Sederet topik menyeruak di perhelatan selama 3 hari itu (8-10 Maret). Tapi semuanya mengerucut pada upaya memperkuat peranan kaum hawa di berbagai ranah kehidupan, baik itu politik, sosial, budaya, maupun ekonomi. Bahkan dalam acara yang disponsori  perusahaan raksasa macam HP, Bank of America, Toyota, Coca-Cola, Intel, Ann Taylor, Liberty Mutual serta Thomson Reuters itu keluar pernyataan yang heroik, women’s rights are human rightsdi samping keyakinan bahwa kaum hawa punya potensi serta kompetensi untuk berkontribusi di segala aspek. Bahkan mereka punya obligasi moral untuk mewujudkannya.

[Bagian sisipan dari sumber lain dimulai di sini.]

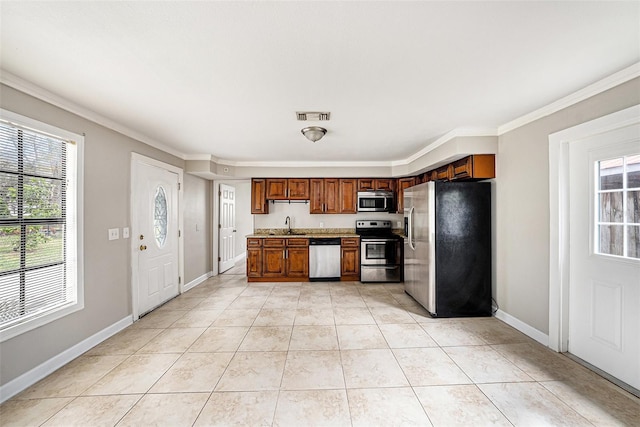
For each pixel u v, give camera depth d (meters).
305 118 2.74
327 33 1.44
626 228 2.00
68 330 2.35
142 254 3.37
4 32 1.41
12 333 1.91
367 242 4.95
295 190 5.25
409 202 4.07
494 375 2.14
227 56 1.66
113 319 2.88
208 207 5.47
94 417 1.71
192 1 1.21
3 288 1.90
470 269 3.35
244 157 4.65
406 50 1.60
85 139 2.51
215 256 5.54
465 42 1.52
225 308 3.65
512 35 1.46
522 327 2.88
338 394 1.93
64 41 1.49
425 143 3.74
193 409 1.78
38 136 2.12
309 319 3.27
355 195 5.29
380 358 2.39
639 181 1.91
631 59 1.71
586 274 2.28
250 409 1.78
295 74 1.88
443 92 2.17
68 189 2.39
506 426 1.64
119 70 1.81
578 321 2.36
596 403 1.82
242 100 2.31
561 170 2.39
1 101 1.84
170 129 3.10
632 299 1.96
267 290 4.49
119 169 2.96
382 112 2.59
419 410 1.77
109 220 2.82
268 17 1.32
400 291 4.42
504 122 2.92
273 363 2.32
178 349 2.56
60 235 2.31
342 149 4.08
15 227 1.97
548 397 1.88
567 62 1.74
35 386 2.01
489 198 3.36
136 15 1.30
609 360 2.11
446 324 3.11
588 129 2.13
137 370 2.22
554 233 2.45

Perhelatan di New York itu memang telah usai. Tapi dalam konteks unjuk gigi di pentas dunia, kaum hawa belum menyatakan selesai. 18 Juni mendatang, misalnya, di Claridge’s, hotel mewah di Mayfair, London, akan dihelat ajang Most Powerful Women yang digelar majalah Fortune. Pertemuan dan gala dinner ini akan menghadirkan sejumlah perempuan hebat dibidang bisnis, sosial, politik hingga seni. Dan itu pun belum selesai. Pada 1-3 Oktober 2012, Fortune akan menggelar ajang yang lebih prestisius, Fortune Most Powerful Women Summit 2012 di Laguna Niguel, Kalifornia.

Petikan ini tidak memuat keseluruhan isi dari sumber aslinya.